::: ENTRIES SHOWN :::

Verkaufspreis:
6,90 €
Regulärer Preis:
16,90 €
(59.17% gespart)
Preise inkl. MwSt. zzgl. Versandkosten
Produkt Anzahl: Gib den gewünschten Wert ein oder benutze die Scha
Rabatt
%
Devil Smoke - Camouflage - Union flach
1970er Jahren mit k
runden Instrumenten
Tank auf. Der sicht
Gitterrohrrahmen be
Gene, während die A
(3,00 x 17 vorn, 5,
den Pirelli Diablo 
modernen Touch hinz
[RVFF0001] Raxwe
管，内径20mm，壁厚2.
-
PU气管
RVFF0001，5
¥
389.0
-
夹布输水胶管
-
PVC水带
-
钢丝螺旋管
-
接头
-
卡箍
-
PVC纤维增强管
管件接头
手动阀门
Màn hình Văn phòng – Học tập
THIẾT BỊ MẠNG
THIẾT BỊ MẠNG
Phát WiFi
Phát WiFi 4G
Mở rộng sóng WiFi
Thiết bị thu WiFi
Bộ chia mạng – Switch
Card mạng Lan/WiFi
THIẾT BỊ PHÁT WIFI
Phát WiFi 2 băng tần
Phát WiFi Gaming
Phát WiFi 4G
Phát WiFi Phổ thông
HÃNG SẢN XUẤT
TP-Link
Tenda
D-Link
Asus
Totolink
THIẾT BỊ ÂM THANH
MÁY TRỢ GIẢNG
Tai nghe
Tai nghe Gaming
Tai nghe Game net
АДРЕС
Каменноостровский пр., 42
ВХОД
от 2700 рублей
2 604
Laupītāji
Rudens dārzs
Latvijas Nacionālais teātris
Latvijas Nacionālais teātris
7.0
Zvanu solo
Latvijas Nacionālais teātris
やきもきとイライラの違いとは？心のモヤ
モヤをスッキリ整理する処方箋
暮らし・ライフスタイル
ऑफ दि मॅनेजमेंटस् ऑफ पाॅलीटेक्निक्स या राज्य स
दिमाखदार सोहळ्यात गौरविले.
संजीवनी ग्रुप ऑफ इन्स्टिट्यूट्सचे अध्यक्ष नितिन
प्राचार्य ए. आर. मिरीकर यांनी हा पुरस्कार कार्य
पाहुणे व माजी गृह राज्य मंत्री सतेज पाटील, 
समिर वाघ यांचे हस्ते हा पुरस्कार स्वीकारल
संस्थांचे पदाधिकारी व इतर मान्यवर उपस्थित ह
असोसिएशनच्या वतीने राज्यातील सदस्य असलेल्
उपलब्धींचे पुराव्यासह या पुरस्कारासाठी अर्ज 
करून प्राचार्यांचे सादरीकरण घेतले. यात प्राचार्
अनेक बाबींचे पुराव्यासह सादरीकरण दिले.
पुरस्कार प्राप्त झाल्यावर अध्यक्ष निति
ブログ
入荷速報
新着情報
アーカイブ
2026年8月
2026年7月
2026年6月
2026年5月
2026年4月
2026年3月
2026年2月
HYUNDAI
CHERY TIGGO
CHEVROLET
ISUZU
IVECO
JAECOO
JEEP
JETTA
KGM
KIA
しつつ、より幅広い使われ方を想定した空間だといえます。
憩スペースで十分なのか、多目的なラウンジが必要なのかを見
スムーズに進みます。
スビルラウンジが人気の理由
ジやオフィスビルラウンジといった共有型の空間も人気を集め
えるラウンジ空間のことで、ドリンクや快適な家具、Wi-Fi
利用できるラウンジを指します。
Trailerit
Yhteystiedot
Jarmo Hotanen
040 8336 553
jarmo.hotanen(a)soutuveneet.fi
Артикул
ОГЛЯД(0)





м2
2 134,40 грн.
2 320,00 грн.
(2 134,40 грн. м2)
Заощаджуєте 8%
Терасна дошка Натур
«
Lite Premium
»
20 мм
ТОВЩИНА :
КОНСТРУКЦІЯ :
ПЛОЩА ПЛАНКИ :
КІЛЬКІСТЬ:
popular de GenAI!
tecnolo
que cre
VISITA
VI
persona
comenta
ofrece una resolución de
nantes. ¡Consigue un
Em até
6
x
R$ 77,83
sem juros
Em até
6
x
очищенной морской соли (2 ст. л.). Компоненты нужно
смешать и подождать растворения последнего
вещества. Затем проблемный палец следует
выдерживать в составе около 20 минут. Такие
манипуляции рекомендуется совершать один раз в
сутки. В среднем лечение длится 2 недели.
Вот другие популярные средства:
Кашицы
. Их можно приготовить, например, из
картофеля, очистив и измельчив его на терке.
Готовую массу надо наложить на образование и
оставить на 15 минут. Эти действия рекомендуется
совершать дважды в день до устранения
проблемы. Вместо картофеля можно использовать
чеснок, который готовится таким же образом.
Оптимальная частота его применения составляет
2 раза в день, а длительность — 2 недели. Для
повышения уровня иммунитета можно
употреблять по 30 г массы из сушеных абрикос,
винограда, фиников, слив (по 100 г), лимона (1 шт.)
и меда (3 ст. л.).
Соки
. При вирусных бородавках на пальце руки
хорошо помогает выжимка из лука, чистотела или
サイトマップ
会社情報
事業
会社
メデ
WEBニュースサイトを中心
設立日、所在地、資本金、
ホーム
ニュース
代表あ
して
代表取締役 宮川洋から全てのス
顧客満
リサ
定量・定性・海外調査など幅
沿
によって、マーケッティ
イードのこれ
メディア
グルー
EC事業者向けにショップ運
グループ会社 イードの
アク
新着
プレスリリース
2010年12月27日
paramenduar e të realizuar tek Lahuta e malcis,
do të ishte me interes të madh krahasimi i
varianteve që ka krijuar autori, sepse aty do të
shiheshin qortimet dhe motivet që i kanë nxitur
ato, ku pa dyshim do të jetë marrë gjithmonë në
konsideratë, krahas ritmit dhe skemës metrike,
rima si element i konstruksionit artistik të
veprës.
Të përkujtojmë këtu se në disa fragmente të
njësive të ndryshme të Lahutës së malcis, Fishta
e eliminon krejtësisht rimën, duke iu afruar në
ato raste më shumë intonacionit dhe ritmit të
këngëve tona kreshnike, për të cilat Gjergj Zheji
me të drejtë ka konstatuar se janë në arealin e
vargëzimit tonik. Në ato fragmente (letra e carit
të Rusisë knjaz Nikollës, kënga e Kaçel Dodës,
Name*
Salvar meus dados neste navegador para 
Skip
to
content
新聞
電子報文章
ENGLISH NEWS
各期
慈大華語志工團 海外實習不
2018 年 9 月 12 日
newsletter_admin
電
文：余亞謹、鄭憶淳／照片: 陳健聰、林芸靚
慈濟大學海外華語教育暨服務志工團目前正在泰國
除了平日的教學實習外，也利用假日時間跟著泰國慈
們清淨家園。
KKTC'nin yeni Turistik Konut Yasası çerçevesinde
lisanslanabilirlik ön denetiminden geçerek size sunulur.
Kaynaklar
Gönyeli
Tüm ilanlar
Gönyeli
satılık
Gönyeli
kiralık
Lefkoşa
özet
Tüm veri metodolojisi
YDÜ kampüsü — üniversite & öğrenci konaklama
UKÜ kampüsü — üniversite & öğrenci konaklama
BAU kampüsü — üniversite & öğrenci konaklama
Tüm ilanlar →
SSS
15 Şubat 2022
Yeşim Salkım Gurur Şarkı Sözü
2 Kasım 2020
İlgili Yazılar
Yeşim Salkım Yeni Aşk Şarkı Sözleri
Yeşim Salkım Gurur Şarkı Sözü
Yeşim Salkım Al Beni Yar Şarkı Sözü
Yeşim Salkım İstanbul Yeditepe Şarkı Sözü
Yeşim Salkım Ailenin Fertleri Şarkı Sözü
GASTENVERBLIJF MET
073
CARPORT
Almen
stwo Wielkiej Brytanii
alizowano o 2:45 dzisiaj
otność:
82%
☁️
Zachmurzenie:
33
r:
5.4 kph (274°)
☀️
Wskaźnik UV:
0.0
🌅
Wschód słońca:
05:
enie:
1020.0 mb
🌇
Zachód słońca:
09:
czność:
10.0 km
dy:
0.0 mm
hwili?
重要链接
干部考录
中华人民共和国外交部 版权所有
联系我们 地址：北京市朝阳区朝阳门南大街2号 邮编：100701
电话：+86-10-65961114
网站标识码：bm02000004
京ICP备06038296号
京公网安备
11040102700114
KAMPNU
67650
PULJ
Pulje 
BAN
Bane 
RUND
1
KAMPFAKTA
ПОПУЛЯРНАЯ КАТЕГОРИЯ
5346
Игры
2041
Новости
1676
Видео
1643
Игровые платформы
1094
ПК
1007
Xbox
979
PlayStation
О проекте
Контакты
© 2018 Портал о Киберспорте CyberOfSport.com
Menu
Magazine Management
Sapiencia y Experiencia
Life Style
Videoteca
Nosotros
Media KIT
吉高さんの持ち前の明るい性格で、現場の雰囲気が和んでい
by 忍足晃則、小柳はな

:::

TO DO
Copy the stretch of the records above that runs from the line with "e eliminon krejtësisht" through the line with "KKTC'nin yeni Turistik". Both end lines belong in the copy, and nothing else does.

ANSWER SPACE
e eliminon krejtësisht rimën, duke iu afruar në
ato raste më shumë intonacionit dhe ritmit të
këngëve tona kreshnike, për të cilat Gjergj Zheji
me të drejtë ka konstatuar se janë në arealin e
vargëzimit tonik. Në ato fragmente (letra e carit
të Rusisë knjaz Nikollës, kënga e Kaçel Dodës,
Name*
Salvar meus dados neste navegador para 
Skip
to
content
新聞
電子報文章
ENGLISH NEWS
各期
慈大華語志工團 海外實習不
2018 年 9 月 12 日
newsletter_admin
電
文：余亞謹、鄭憶淳／照片: 陳健聰、林芸靚
慈濟大學海外華語教育暨服務志工團目前正在泰國
除了平日的教學實習外，也利用假日時間跟著泰國慈
們清淨家園。
KKTC'nin yeni Turistik Konut Yasası çerçevesinde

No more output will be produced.